August 2018 – Crop of the Month
Green Bean – Scientific Name: Phaseolus vulgaris
Family: Fabaceae (the Legume family)
Even though it is hot and dry this time of the year, gardeners are gearing up for their fall gardens – this is actually a really exciting time of the year leading up to the fall, which in my opinion provides the best growing conditions for us here in Central Texas.

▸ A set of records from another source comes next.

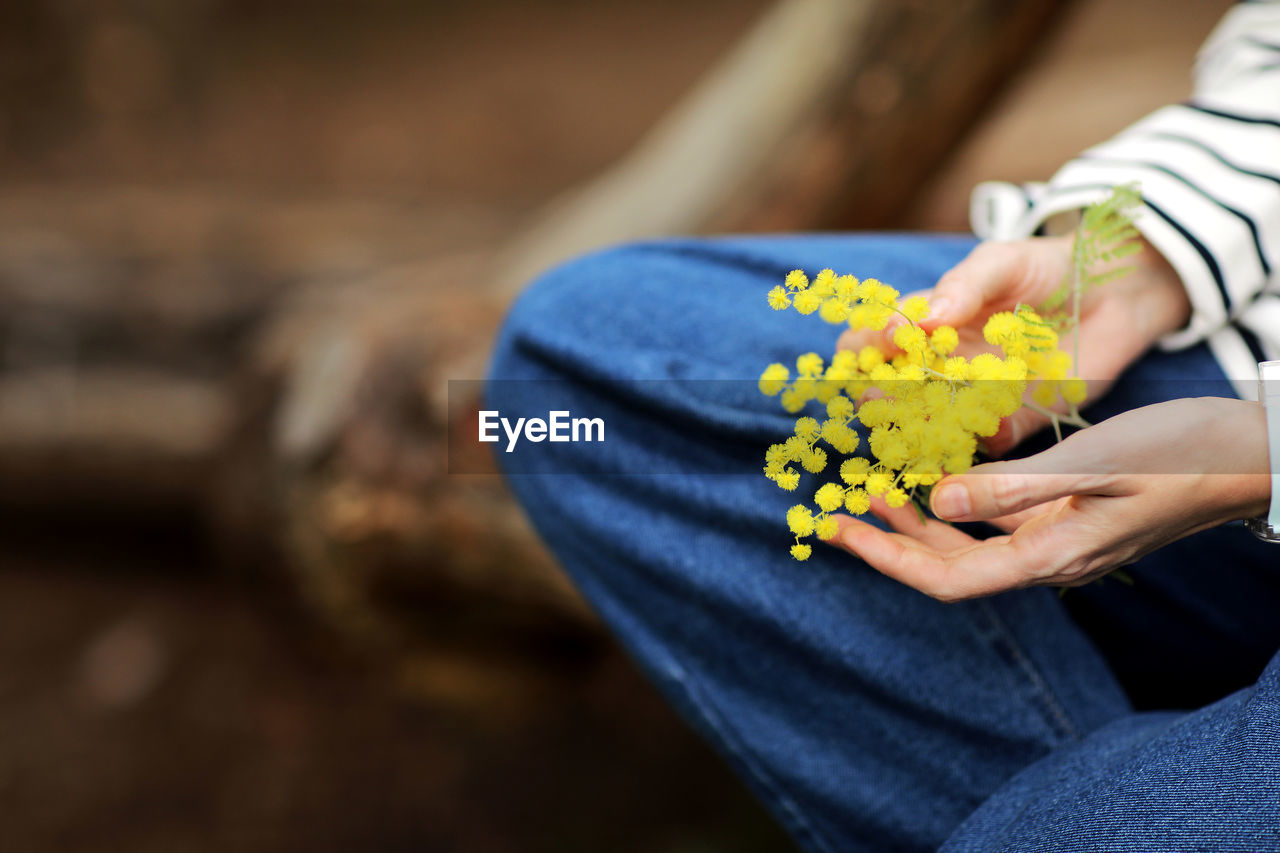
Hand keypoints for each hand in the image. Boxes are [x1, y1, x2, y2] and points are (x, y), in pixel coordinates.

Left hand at [823, 398, 1269, 600]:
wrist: (1249, 458)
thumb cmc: (1180, 456)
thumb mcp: (1092, 464)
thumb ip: (1011, 487)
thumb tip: (933, 502)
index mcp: (1049, 556)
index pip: (947, 577)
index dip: (886, 557)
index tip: (836, 529)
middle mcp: (1047, 559)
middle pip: (948, 565)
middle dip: (888, 540)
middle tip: (835, 506)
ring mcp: (1058, 542)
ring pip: (969, 542)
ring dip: (917, 519)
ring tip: (872, 486)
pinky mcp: (1068, 518)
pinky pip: (996, 519)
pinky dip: (958, 500)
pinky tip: (936, 473)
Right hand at [838, 234, 1191, 454]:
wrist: (1114, 290)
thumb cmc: (1045, 267)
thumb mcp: (1000, 262)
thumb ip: (963, 286)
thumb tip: (921, 320)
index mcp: (924, 327)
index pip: (869, 344)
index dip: (865, 347)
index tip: (887, 340)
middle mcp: (938, 368)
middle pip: (886, 394)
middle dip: (878, 398)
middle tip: (883, 395)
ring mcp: (972, 399)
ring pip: (926, 426)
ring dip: (917, 430)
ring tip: (918, 426)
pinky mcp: (1013, 422)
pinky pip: (986, 442)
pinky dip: (979, 442)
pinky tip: (982, 432)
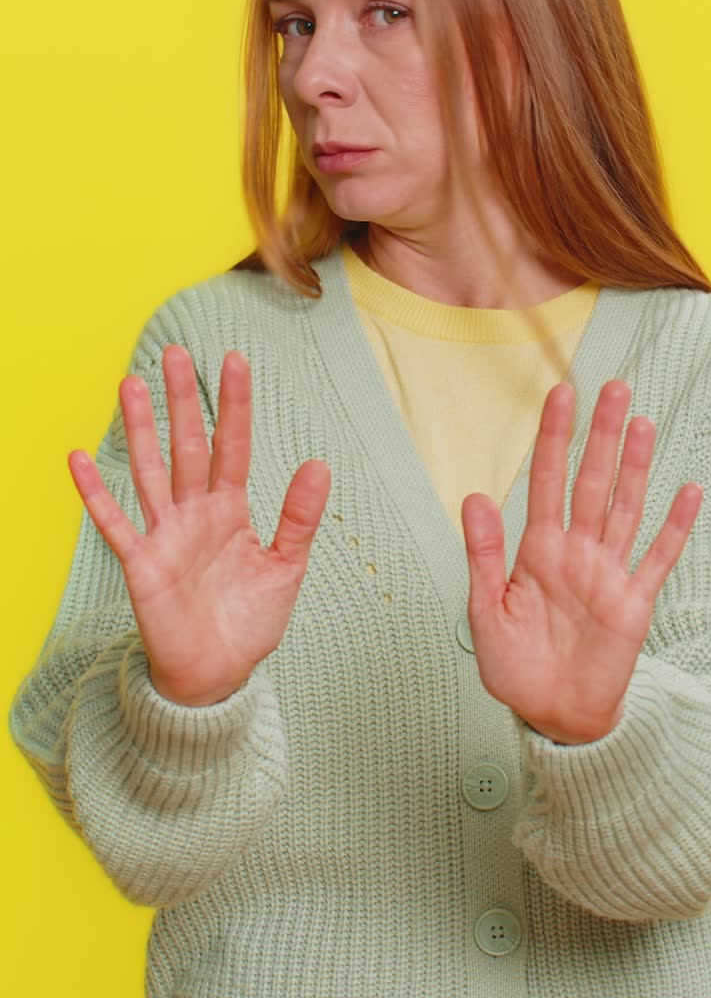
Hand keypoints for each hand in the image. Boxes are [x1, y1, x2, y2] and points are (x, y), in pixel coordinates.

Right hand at [68, 346, 331, 705]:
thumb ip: (299, 518)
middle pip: (187, 445)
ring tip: (130, 383)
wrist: (218, 674)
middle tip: (175, 351)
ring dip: (139, 429)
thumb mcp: (285, 567)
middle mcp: (195, 512)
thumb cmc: (250, 621)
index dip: (234, 405)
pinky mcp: (141, 563)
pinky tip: (78, 458)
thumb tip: (319, 463)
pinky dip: (95, 493)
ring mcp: (165, 534)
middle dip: (182, 400)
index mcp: (231, 510)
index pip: (232, 446)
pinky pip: (115, 523)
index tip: (234, 361)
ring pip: (150, 470)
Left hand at [460, 380, 703, 743]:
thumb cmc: (515, 667)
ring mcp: (608, 574)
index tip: (561, 396)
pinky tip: (687, 492)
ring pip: (625, 507)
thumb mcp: (486, 611)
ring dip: (634, 466)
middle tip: (613, 388)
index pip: (547, 480)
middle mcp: (576, 552)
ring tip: (641, 423)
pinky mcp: (633, 603)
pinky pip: (657, 558)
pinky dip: (674, 527)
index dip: (554, 438)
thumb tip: (473, 497)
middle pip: (592, 482)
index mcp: (537, 551)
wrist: (551, 716)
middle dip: (601, 435)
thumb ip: (483, 554)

One of the most resilient, fastest growing, and highest yielding food crops that can be planted directly by seed in late August and early September is the tried and true green bean, also referred to as the snap bean, or the string bean. The green bean is native to Central America, and was in use as a food crop in Mexico and North America by the time that the Spanish arrived in the late 1400’s. The Contender variety of the common green bean does exceptionally well here in Central Texas. The Contender seed variety is available from Willhite Seed, Inc., and Southern Exposure Seed Exchange.
– Planting Tips –
Direct planting green beans from seed is easy. It is a large seed which makes it easy to handle, and it has a high germination rate. Since beans are legumes, they have a symbiotic relationship with the rhizobia bacteria which can be applied to coat the seeds. The bacteria will help make nitrogen available to the plants growing in your garden beds. To get the bacteria on the seeds, wet the seeds you are about to plant, put them in a paper bag, and sprinkle some of the rhizobia inoculate (a black powder) into the bag. Shake the bag well. Now you are ready to plant. Then, in a 3-foot-wide garden bed of loose soil with hopefully 3 to 5 percent organic matter in it, make a shallow 1-inch furrow with a garden hoe. Drop the bean seeds in the furrow 2 inches apart, no thinning should be required. Cover the furrows with an inch of soil. Two rows 1 foot apart can be planted along a 3-foot-wide garden bed. Repeat this process again after 14 days in order to increase and extend your harvest.
Keep the soil moist to encourage germination and establish your seedlings. When the bean plants are 6 inches tall, add 2 inches of fine mulch. Once it gets cooler and starts raining in mid late September very little if any irrigation should be required. Your green beans ought to be ready to begin harvesting in about 45 days. Harvest them while they are green, plump, and tender.
Keep an eye out for spider mites and damping off (a fungus), which are a couple of the main pests that plague beans. A soap and water spray should be applied to the underside of the bean plants’ leaves if spider mites are present, and well drained beds and drip irrigation, rather that overhead irrigation, will reduce damping off and rust (another fungus).
This is a crop that you will want to involve children with. Beans are often used in biology class projects to show kids how a seed germinates and transforms into a plant that we can eat. Planting bean seeds with children is fun and easy, and so is looking for the bean pods to harvest when they are ready. I remember well removing the strings and snapping green beans with my great grandmother when I was very young, then my grandmother would put them on to cook with some bacon drippings in them before we left for church service.